Siyasi partilerden birisi, içinde önemli iktisatçılar olduğu halde, ekonomik sorunlara fazla eğilmezdi. Bu arkadaşlara nedenini sorunca ''genel başkanımız iktisat konuşmayı düşük politika aracı olarak görüyor'' derlerdi.
Gerçekte siyasetin de, ekonominin de hedefi, halkın refahını artırmaktır. Ekonomi ve siyaset birbirinin tamamlayıcısıdır.
Kaldı ki, ekonomik buhranlarda, krizlerde, darboğazlarda, iktisatçıya düşen görev doğru yorum yaparak, doğru uyarı yaparak, halkın kendi çapında önlem almasına yardımcı olmak ve ekonomi yönetimini de uyarmaktır.
Bugün yaşamakta olduğumuz daralma ve piyasada meydana gelen kaosu tartışan iktisatçı sayısı sınırlı kalıyor. Söz gelimi kur artışı birçok medyada yalnızca dünyadaki gelişmelere bağlanıyor ve yalnızca direnç noktası gibi acayip psikolojik faktörlerle açıklanıyor.

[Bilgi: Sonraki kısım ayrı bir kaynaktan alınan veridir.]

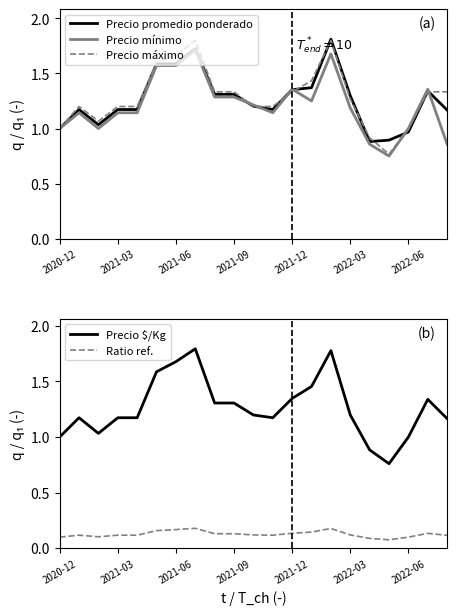

What is the spread (max minus min) of values at 14?

1.6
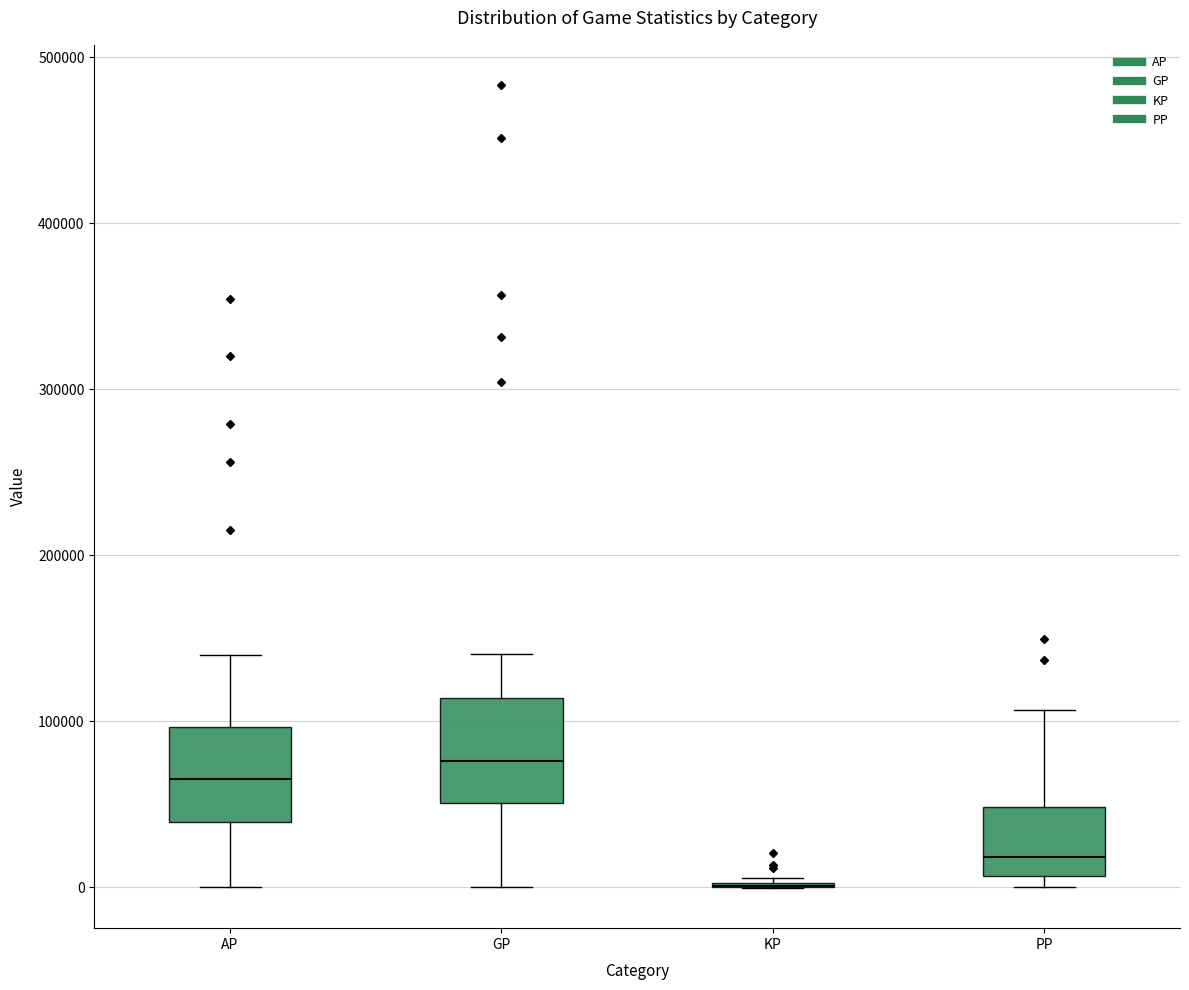

Reading left to right, read every box against the y-axis: the position of its median line, the range the box covers, and the ends of its whiskers. The values are not printed on the chart, so give them approximately, as read against the axis.

AP: median 70000, box 40000 to 100000, whiskers 0 to 140000
GP: median 80000, box 50000 to 110000, whiskers 0 to 140000
KP: box collapsed to a line at 0, whiskers 0 to 10000
PP: median 20000, box 10000 to 50000, whiskers 0 to 110000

Ekonomi yönetimi ise, beklentileri olumlu yönetmek için, ekonomide sorun olmadığını söylüyor ve birçok iktisatçı da aynı paralelde konuşuyor.
Bugün ekonomide sorun olmadığını söylemek ak'la, kara kadar gerçeğe uzaktır. Buna rağmen neden doğruların tartışılması sınırlı kalıyor?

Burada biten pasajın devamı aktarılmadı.